One of the many signs throughout the polling sites informing voters where to go as New Yorkers head to the polls on Primary Day June 23, 2026, in New York City. New Yorkers are voting in a Democratic state primary, which many see as a test for recently elected Mayor Zohran Mamdani, who is seeking to use his popularity to influence the city's congressional delegation by endorsing challengers to two Democratic incumbents. (Laura Brett/Getty Images/TNS)Laura Brett
TNS

Editorial: American democracy's biggest losers: voters in closed-primary states

· The Fresno Bee

Halfway through the U.S. primary election season, at least one thing is clear: Voters in states that hold closed party primaries are, as usual, losing out.

More than 20 states hold primaries in which only registered party members are eligible to participate. In a battleground state or district, that process can produce competitive general elections between Democrats and Republicans. But in areas where one party dominates, which is most of the country, it often leaves voters stuck with a single candidate who lacks majority support and reflects the priorities of ideological interest groups more than those of average voters.

Take New York City's recent primaries. In a four-way race for a Manhattan State Assembly district, the results were so close - the two leading candidates each have about 27% of the vote - that a recount may be required. But whoever comes out on top will not face a runoff - or a Republican, since none is running, which is the case in many other races, too. When Republicans, independents and third-party members arrive at the polls in November, joined by many Democrats who didn't vote in the primary, they'll have a lousy choice: rubber-stamp the primary winner or write in a protest vote.

Some will leave the ballot line blank. Far more will stay home, and it's hard to blame them. The election will have been decided in a partisan primary by about 5% of the district's voters.

Similar scenarios played out across the city, including in three of the nation's highest-profile races for the U.S. House of Representatives. In two, no candidate received a majority in the Democratic primary, and the second-place finishers were within about 4 percentage points of the winner. But in all three races, the victors will face only token Republican opposition in November. The elections are already effectively over.

In addition to disenfranchising voters, depressing turnout, allowing small-plurality winners and making low-profile primaries tantamount to election, such contests also advantage the most extreme, polarizing and bombastic candidates, because they're dominated by voters and special interest groups on the fringes of both parties. Meanwhile, more moderate candidates often feel forced to embrace radical positions they don't actually believe in, then maintain them once in office or else face their greatest fear: being "primaried." It is not by accident, but by design, that Washington is full of legislators who cannot seem to compromise.

☆ ☆ ☆ ☆ ☆ ☆ ☆

> **Task objective**:
Rewrite the editorial's passage between "Some will leave" and "already effectively over.", inclusive, changing "token" to "nominal". Work from the editorial alone.

☆ ☆ ☆ ☆ ☆ ☆ ☆

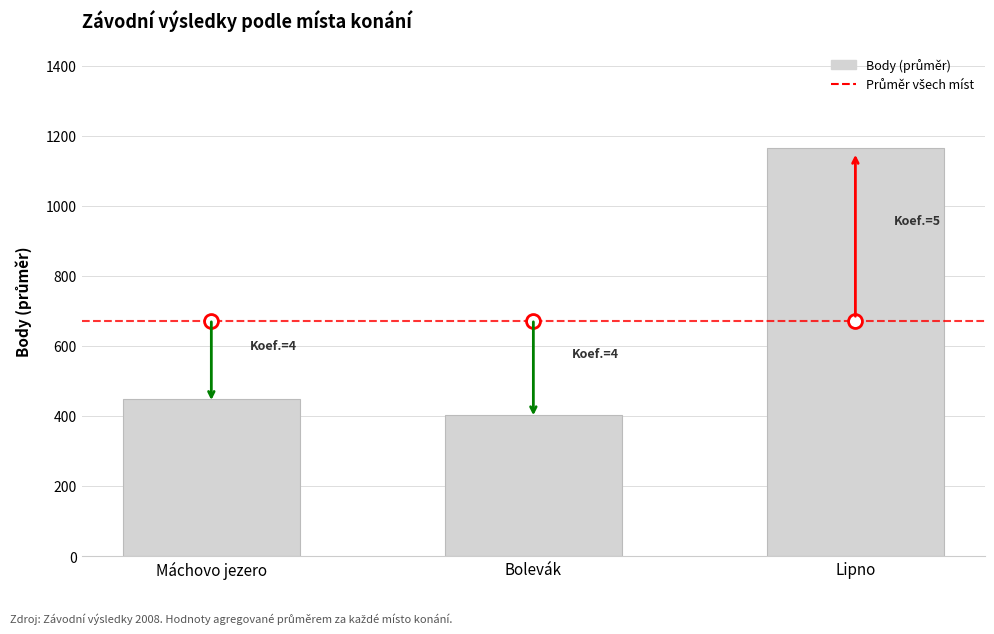

What is the smallest value displayed?

404.0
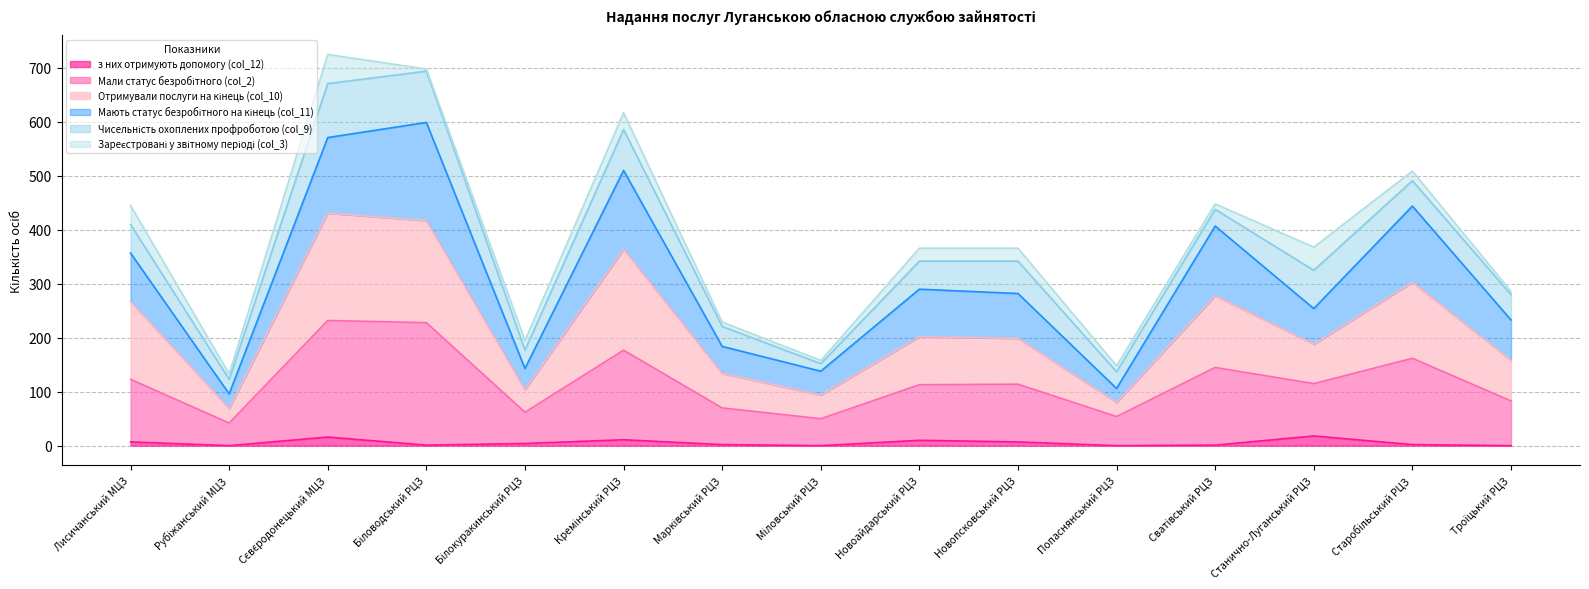

What position from the right is Сватівський РЦЗ?

4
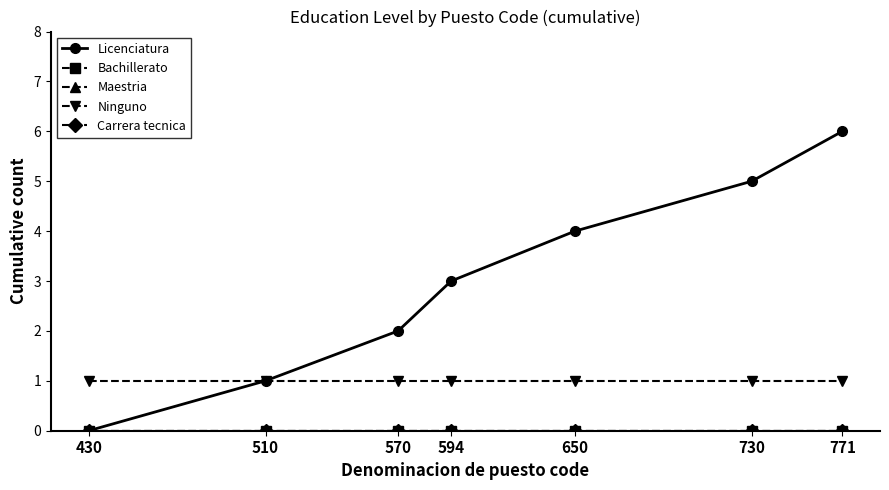

Is this an area chart (filled region under the line)?

No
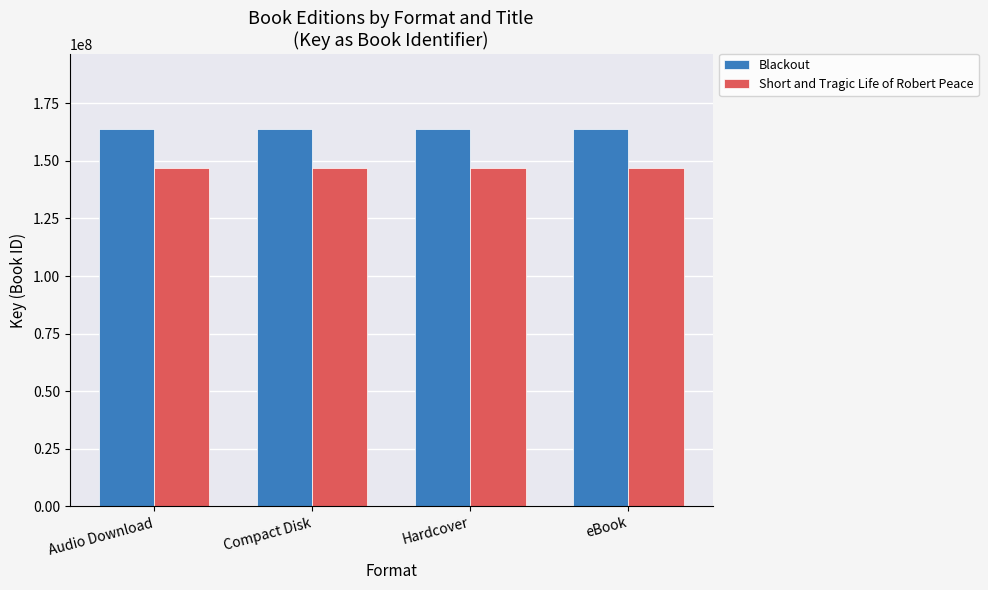

Rank the series by their maximum value, from highest to lowest.

Blackout, Short and Tragic Life of Robert Peace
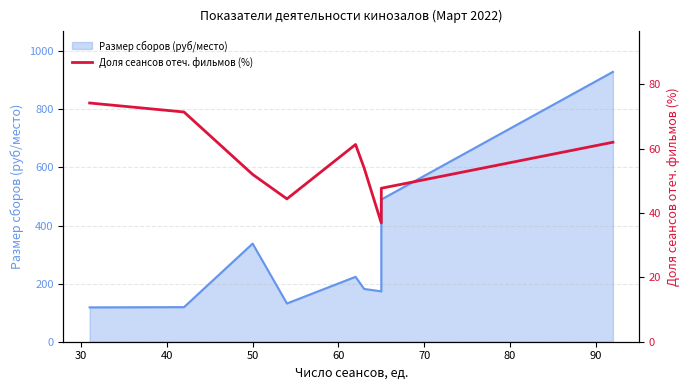

What is the value of the 5th point from the left?

61.3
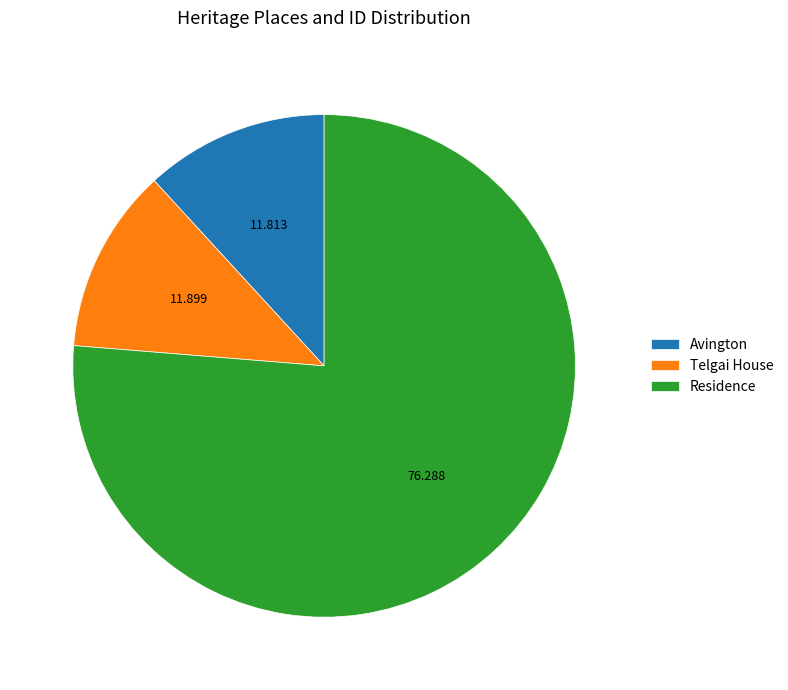

Does Avington represent more than half of the total?

No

☆ ☆ ☆ ☆ ☆ ☆ ☆

> **The completed task**:
Some will leave the ballot line blank. Far more will stay home, and it's hard to blame them. The election will have been decided in a partisan primary by about 5% of the district's voters.

Similar scenarios played out across the city, including in three of the nation's highest-profile races for the U.S. House of Representatives. In two, no candidate received a majority in the Democratic primary, and the second-place finishers were within about 4 percentage points of the winner. But in all three races, the victors will face only nominal Republican opposition in November. The elections are already effectively over.